Photo reconnaissance showed nine hundred cars in the railroad yard. The Germans were using the facilities extensively for the retreat from the Balkans. The bombing effort paid off as many of the cars were blown up and many fires started. The intense and accurate barrage of flak wounded five crewmen and claimed the life of a copilot from the 96th Squadron. No planes were lost, but many were heavily damaged. We were now assigned our own plane, which was a radar plane. Good old number. This was mine to fly and she became one of my best friends.
My flying begin to fall into a routine: up early for briefing, the long flight to the mission, the IP (Indicated Point) to start down flak alley, watching for fighters, praying not to get hit, heading home, at ten thousand feet eating my breakfast ration, turning on the radio and hearing Benny Goodman and Lionel Hampton band playing "flying home", landing, briefing, dinner and then playing with the jazz band at one of the enlisted men's clubs which was really a big tent.
A month after I arrived at Amendola, I went to the Officers’ Club, where I heard a group playing jazz. They were made up of both officers and enlisted men. They had someone trying to play drums; I asked to sit in. I was given the job from then on. There was a black Sergeant who showed up with his trumpet one night and asked if he could sit in. Now, at that time, black and white soldiers did not associate with each other. The Sergeant played excellent; he was invited to come any time he could get away from his base. He would always come alone in a jeep and was given the red carpet.

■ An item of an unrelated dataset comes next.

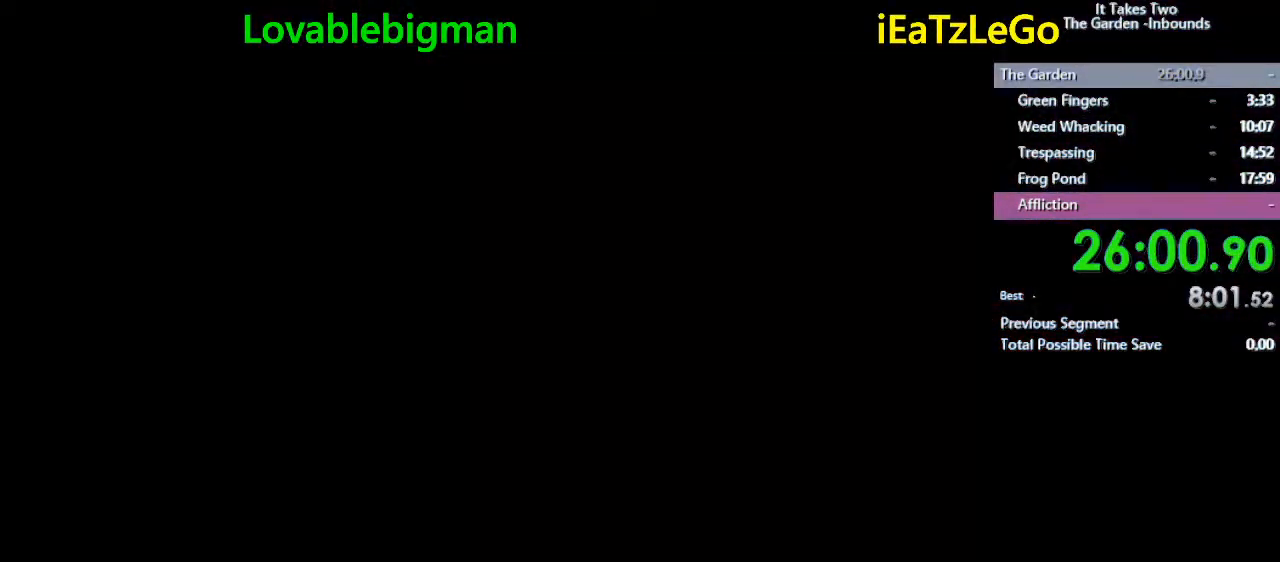
{"buttons": [], "left_stick": "center", "right_stick": "center", "events": []}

The Squadron Commander promoted me to Captain; that promotion came through November 28, 1944. I had flown nine very tough missions from November 1st through November 22nd SO the Squadron Commander sent me to a rest camp for a few days on the Isle of Capri.
The beautiful Isle of Capri is twenty miles off the coast of Italy and was accessible only by boat from Naples. It has been a resort since the time of the Roman Republic. The Roman Emperor, Tiberius, built his Villa Jovis there. The well preserve ruins of this villa rests high on a mountain top. Tiberius lived and ruled the Empire from the villa from 27 AD until his death in 37 AD.